Governments sorry history of running business

David Sanger:

As an assertion of government control over a huge swath of the industrial landscape, President Obama’s decision to reshape the automobile industry has few precedents.

In essentially taking command of General Motors and telling Chrysler to merge with a foreign competitor or cease to exist, Mr. Obama was saying that economic conditions were sufficiently dire to justify a new level of government involvement in the management of corporate America.

His message amounted to an inversion of the relationship that had helped define the rise of American manufacturing might in the 20th century; now, Mr. Obama seemed to be saying, what is good for America will have to be good enough for General Motors.

In the past, the United States government had briefly nationalized steel makers and tried to run the railroads, with little success. In the last nine months it has taken control of the American International Group insurance firm and Fannie Mae and Freddie Mac, firing their management as well, at a cost that dwarfs what is unfolding in Detroit.
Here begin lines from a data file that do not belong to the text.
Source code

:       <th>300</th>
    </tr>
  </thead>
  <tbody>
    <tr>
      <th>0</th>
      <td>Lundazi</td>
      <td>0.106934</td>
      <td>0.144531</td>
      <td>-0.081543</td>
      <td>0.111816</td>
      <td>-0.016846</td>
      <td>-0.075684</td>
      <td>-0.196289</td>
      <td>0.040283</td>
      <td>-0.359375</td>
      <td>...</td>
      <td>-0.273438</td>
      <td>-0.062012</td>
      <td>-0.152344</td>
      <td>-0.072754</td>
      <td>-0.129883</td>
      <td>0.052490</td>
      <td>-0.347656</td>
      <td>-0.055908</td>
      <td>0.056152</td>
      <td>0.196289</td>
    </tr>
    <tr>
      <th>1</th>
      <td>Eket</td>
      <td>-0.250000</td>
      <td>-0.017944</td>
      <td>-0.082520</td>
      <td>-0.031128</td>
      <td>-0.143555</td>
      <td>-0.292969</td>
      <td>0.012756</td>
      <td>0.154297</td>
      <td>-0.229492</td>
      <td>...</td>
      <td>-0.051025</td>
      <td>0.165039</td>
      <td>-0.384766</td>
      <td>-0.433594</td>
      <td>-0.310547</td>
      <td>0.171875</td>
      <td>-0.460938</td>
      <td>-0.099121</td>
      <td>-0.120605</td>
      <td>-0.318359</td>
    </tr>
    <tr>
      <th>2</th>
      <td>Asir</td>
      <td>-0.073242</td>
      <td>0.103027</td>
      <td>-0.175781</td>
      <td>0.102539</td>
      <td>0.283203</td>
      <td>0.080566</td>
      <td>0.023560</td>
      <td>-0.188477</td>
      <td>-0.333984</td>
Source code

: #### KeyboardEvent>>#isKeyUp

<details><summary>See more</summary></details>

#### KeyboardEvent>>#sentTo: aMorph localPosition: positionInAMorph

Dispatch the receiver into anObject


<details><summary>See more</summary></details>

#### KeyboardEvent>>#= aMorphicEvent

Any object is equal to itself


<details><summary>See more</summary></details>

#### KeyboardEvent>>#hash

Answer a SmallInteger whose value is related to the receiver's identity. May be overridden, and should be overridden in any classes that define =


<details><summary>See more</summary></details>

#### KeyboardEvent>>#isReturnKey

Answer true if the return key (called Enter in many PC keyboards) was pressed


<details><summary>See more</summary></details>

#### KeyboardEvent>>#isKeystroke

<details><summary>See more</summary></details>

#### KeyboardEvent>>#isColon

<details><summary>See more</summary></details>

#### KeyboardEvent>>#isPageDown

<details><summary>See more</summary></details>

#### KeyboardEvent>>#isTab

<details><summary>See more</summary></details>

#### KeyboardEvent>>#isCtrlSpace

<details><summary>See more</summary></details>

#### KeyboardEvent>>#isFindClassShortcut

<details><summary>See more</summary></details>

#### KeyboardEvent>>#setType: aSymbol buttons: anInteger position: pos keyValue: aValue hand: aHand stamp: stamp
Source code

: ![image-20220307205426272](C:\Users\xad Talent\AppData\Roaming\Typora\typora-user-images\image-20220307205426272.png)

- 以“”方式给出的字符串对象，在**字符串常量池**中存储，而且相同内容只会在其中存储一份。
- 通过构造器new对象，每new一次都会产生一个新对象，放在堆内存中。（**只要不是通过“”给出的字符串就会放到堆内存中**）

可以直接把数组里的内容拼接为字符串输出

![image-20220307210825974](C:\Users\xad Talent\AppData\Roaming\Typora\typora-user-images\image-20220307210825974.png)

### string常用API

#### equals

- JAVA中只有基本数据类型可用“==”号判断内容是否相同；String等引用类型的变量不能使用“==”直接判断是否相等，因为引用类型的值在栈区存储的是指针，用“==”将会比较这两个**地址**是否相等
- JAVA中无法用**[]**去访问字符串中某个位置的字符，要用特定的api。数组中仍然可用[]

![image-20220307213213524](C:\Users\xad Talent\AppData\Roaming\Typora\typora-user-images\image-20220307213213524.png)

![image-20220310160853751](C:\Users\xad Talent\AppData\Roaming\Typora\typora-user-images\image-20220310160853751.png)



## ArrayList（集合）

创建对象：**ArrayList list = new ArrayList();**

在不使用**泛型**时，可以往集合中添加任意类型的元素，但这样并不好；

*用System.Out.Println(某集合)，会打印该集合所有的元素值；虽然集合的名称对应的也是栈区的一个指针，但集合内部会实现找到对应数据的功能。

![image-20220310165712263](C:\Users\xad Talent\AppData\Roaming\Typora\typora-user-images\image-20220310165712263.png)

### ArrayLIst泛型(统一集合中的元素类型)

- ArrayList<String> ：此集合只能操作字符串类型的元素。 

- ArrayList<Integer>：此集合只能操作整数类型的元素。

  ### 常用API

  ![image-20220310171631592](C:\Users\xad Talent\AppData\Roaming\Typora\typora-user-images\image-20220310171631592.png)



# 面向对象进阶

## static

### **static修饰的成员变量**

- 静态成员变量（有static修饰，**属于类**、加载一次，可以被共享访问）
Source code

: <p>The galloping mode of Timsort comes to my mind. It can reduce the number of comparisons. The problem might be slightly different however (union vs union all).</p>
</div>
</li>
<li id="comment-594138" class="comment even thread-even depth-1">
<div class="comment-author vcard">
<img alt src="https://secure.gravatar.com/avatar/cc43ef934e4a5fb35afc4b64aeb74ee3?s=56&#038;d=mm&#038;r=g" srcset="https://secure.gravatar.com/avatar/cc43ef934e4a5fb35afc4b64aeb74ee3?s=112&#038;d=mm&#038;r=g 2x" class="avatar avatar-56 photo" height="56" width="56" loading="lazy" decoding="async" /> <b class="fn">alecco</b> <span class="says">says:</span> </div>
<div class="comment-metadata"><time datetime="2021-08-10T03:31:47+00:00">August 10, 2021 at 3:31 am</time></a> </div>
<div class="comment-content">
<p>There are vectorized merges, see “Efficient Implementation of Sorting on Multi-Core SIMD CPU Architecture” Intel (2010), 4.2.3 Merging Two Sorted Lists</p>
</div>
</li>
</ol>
But directing the fate of a vast manufacturing company, one that still looms over the Midwest, is an entirely different kind of enterprise. And at a time when economists are debating the merits of nationalizing sick banks and pouring more taxpayer money into the economy, it raised the question of whether deteriorating circumstances were leading the administration down a path to deeper intervention in the private sector.

In presenting the automobile plan on Monday, Mr. Obama suggested just how tricky it can be for Washington to wade into the marketplace: He declared that the government would back up warranties on Pontiacs and Buicks and the rest of the G.M. and Chrysler product lines, so that consumers would have no fear of buying those cars.

It may have been a necessary step, but it means that the government now is not only the ultimate guarantor of savings accounts and insurance policies — it will also cover that blown transmission.

When he stood in the White House to unveil his approach, Mr. Obama took pains to assure the country — twice — that “the United States government has no interest in running G.M.”

No interest, perhaps, but also no choice.

...

And with no edge to his voice, he left hanging the threat that he might yet force G.M. into a quick, managed bankruptcy, if it was the fastest way to remake the company. That message was directed at G.M.’s reluctant bondholders, an unsubtle warning that they must negotiate to get 16 or 20 cents on the dollar — or risk getting far less.

...

He argued that without action, production would cease — and the country would be left with no domestic carmakers. (He sidestepped the question of whether Japanese, German and Korean transplants in the South constitute an American industry, but clearly their model is what he is hoping to replicate and best.)

...
It is strange that Sanger forgot about Ford which is not asking for a bailout and is continuing production running triple shifts at its F-150 plant. Perhaps that is why it was not mentioned since liberals think they now can force people to buy cars they don't want.

Bankruptcy would probably still be a better option for GM than what the Obama administration is pushing. The bondholders could push them into it if they think they can get a better deal. That would also force the hand of the UAW which has been the real prick in the side of the industry. One reason why the UAW has refused to offer GM the terms they agreed to with Ford is they think they can get a better deal from Obama. If they were forced into bankruptcy it is likely they would get a worse deal.

I don't think Obama's assurances on warranties is going to save sales at Chrysler and GM. Government guarantees on deposits are a simple thing, but on things like warranties, not so much. I would rather have a Ford, Honda or Toyota warranty. I suspect others would too.